The National Rugby League has made the
right move in deciding to scrutinise publicly any controversial decisions by
referees and other officials after each weekend’s matches. And the NRL deserves even more credit
because the “decision to review decisions” might put even greater focus on the
performance of referees and video referees – if that is possible.

The first report was released by the NRL on
Monday, and can be accessed at www.nrl.com.
For the rugby league addict it makes fascinating reading.

The report reviews thirteen decisions by
referees and video referees in five of the seven games played.

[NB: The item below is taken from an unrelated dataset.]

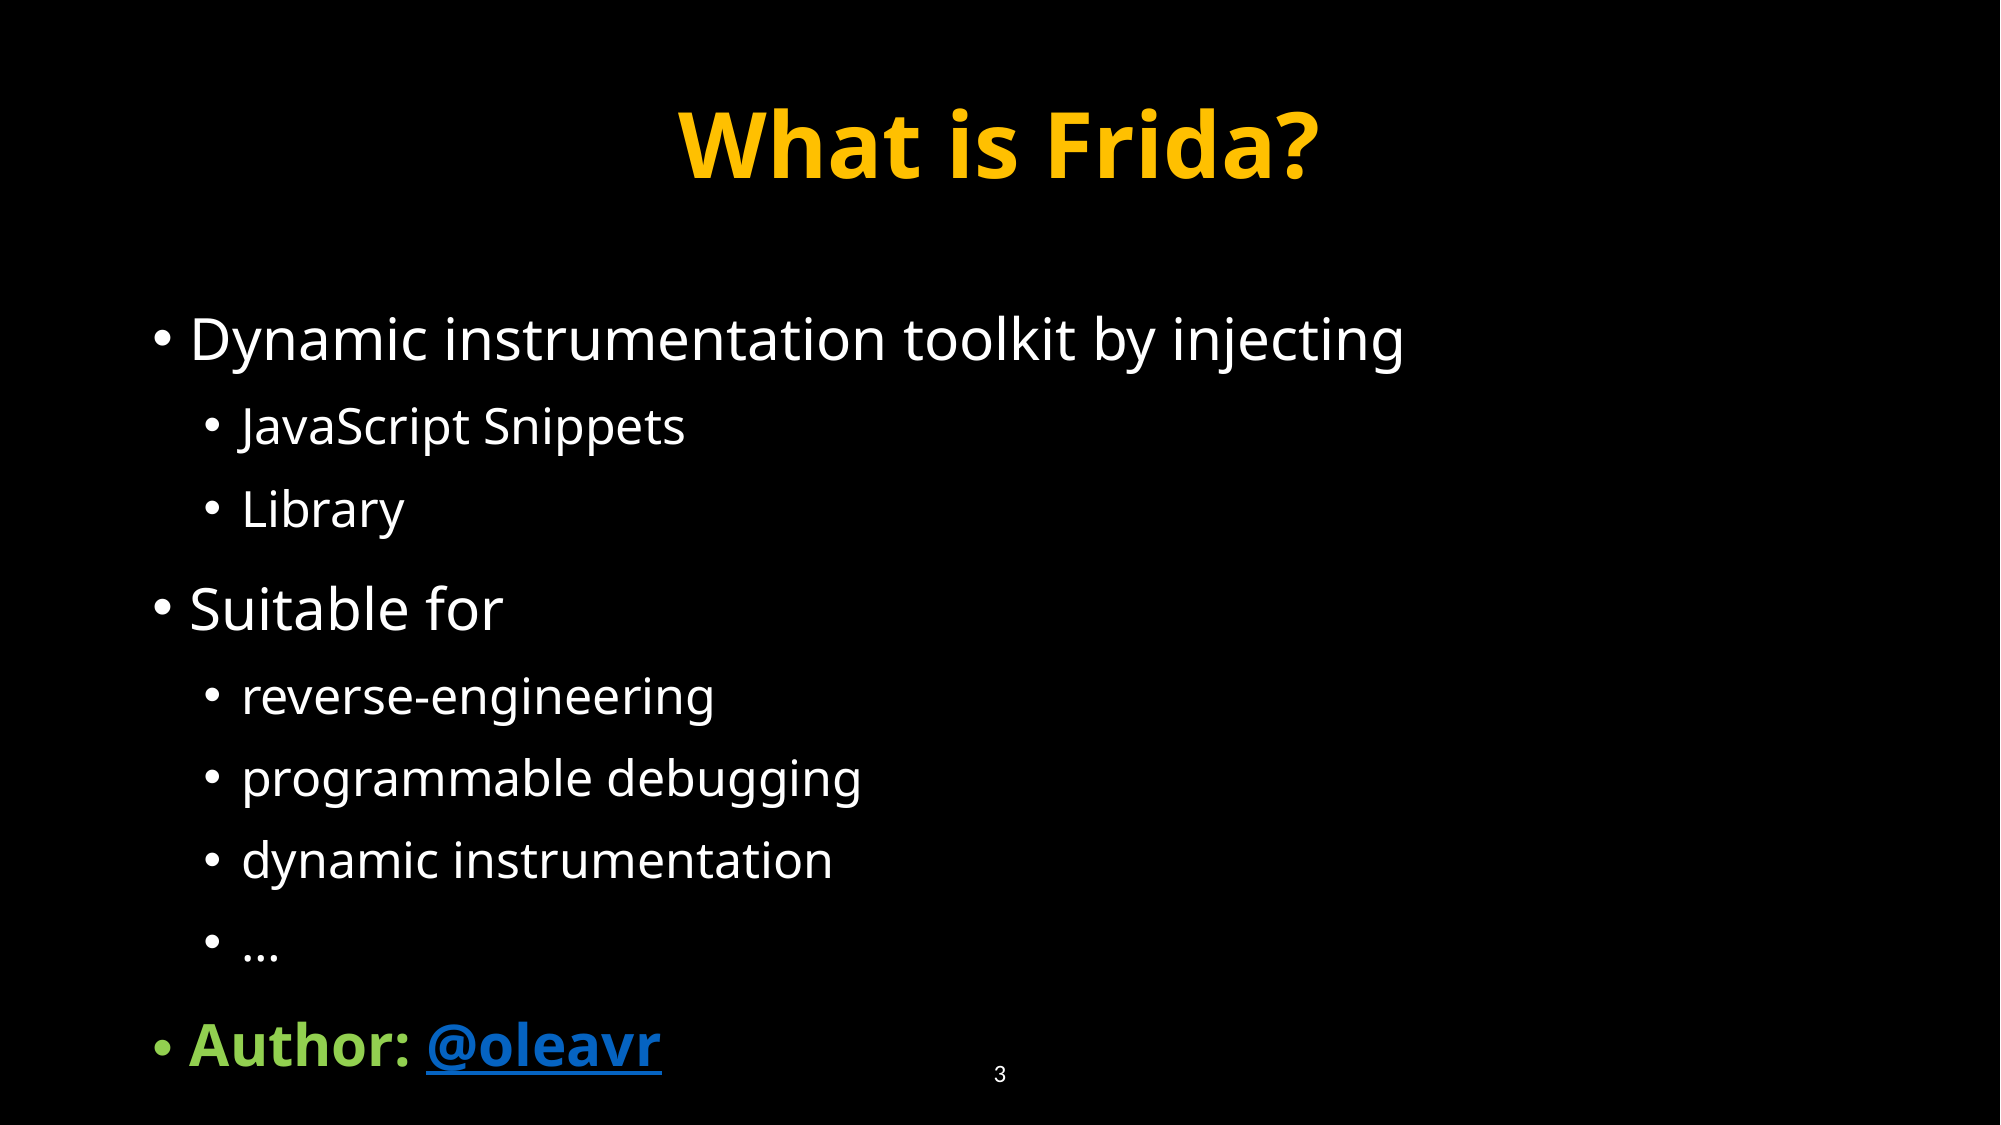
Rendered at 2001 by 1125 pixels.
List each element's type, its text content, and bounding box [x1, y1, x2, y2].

list Dynamic instrumentation toolkit by injecting JavaScript Snippets Library Suitable for reverse-engineering programmable debugging dynamic instrumentation … Author: @oleavr [137, 280, 1863, 1103]
title What is Frida? [137, 59, 1863, 238]
slide_number 3 [774, 1042, 1225, 1103]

The most
contentious concerns the Bulldogs Brent Sherwin’s try in the Dragons v Bulldogs
blockbuster – and the review believes that “on balance” the video referee got
it wrong, and the try should not have been awarded.

Now that is little comfort to Dragons
supporters – especially as the Bulldogs won by a converted try, but it is an
important step along the road towards greater transparency and accountability,
and officials getting decisions right as much as possible.

The report questions two other decisions –
one a forward pass that referee Steve Clark missed in the Dragons v Bulldogs
game, and the failure of referee Tony Archer to award a penalty for obstruction
in the Raiders v Tigers game, which was decided by a “golden point” penalty
conversion after the sides were tied at full time.

The one risk with the new review process is
that it might further erode the confidence of referees and other officials,
but, in the long term it should lead to a greater proportion of contentious
decisions being right.

The argument over the extent of the use of
the referee won’t go away – but this week’s NRL decision at least puts more
transparency and accountability into the process. Timely, and right!